"Then everything was in the fire. The two men fought in the room like beasts, oversetting table and lamp, and stamping into the fire on the hearth. Barend was mad with a passion of long nursing, and hewed with his great fists till the old man fell heavily to the ground, and lay moaning.

"Barend stood over him, glowering. 'Swine!' he said to his father; 'swine and brute! get you out of this house to the veld. You are no father of mine.'

"But the old man was much hurt, and lay where he had fallen, groaning as though he had not heard.
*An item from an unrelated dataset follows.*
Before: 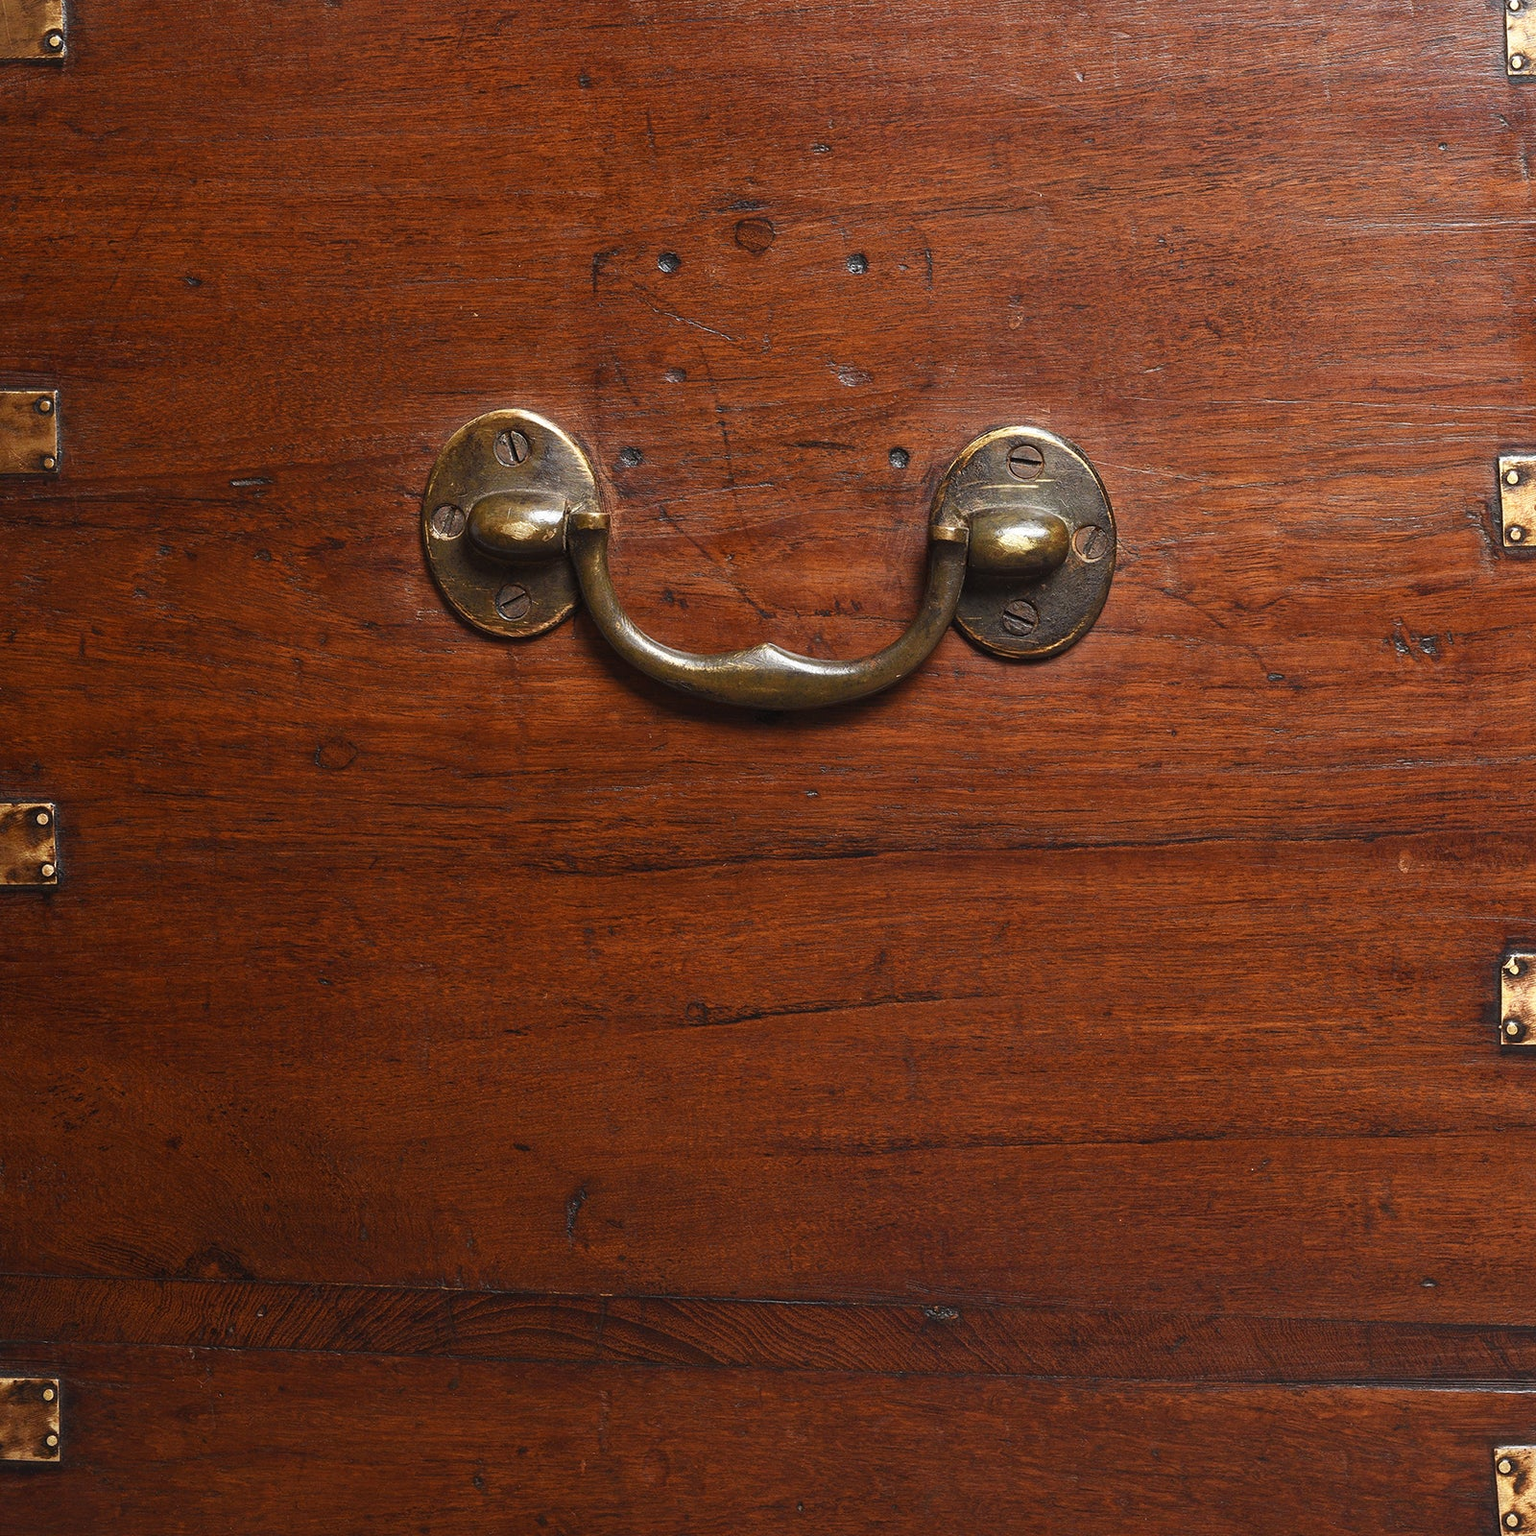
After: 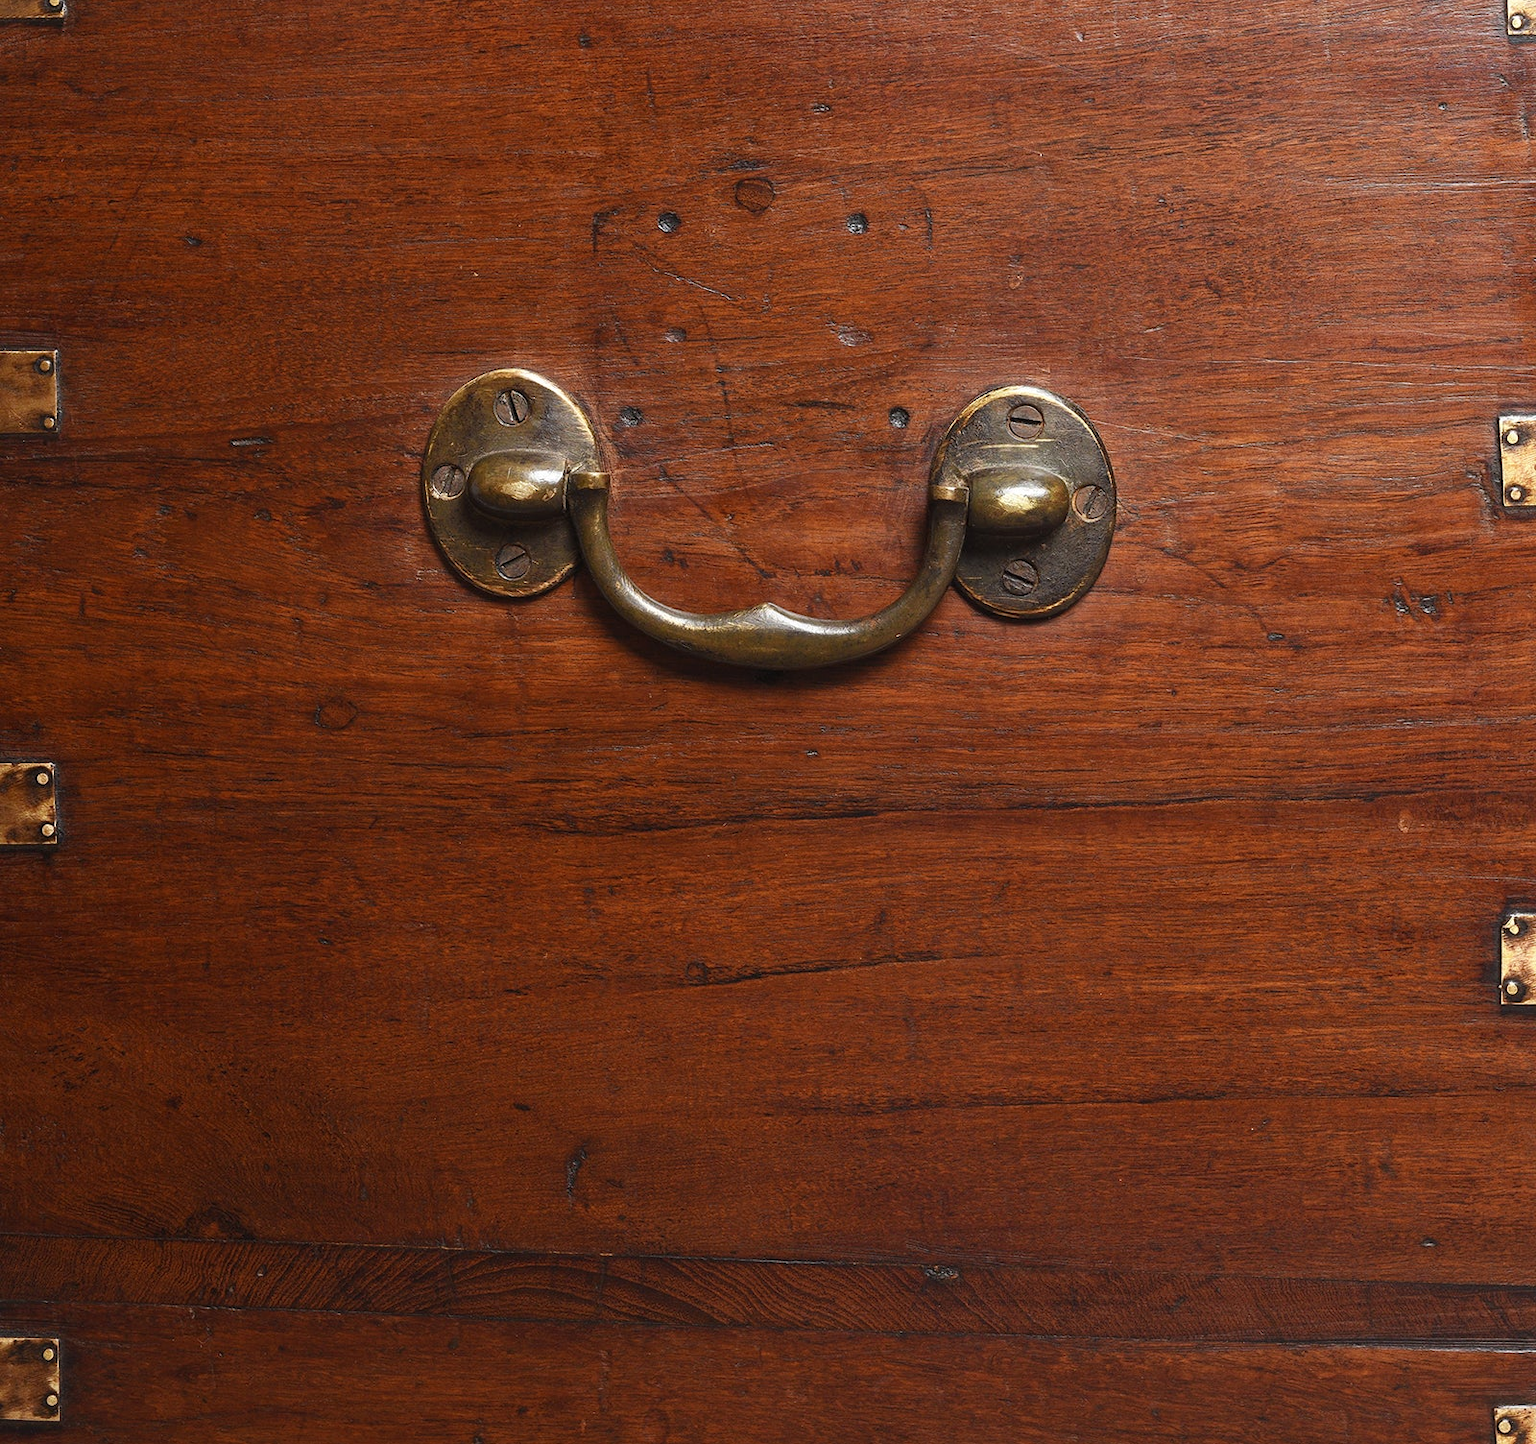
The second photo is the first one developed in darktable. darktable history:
crop and rotate: top 2.655%, bottom 3.223%
tone equalizer: edges refinement/feathering 500, mask exposure compensation -1.57 EV, preserve details no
"'I will have you out of this,' said the son. 'If you are come to die, die on the road. I had wished you dead for years.'

"So he wound his hand, with the knuckles all over blood, in the old man's white hair, and threw open the door with his other hand.

"'Out with you!' he shouted, and dragged him down the step and into the yard. Yes, he dragged him across the yard to the gate; and when he unfastened the gate the old man opened his eyes and spoke.

"'Leave me here,' he said, speaking slowly and painfully.
'Leave me here, my son. Thus far I dragged my father.'"

The Vrouw Grobelaar, to point a weighty moral, turned her face upon Katje. But that young lady was sleeping soundly with her mouth open.

THE DREAM-FACE

"I wish," said Katje, looking up from her book—"I wish a man would come and make me marry him."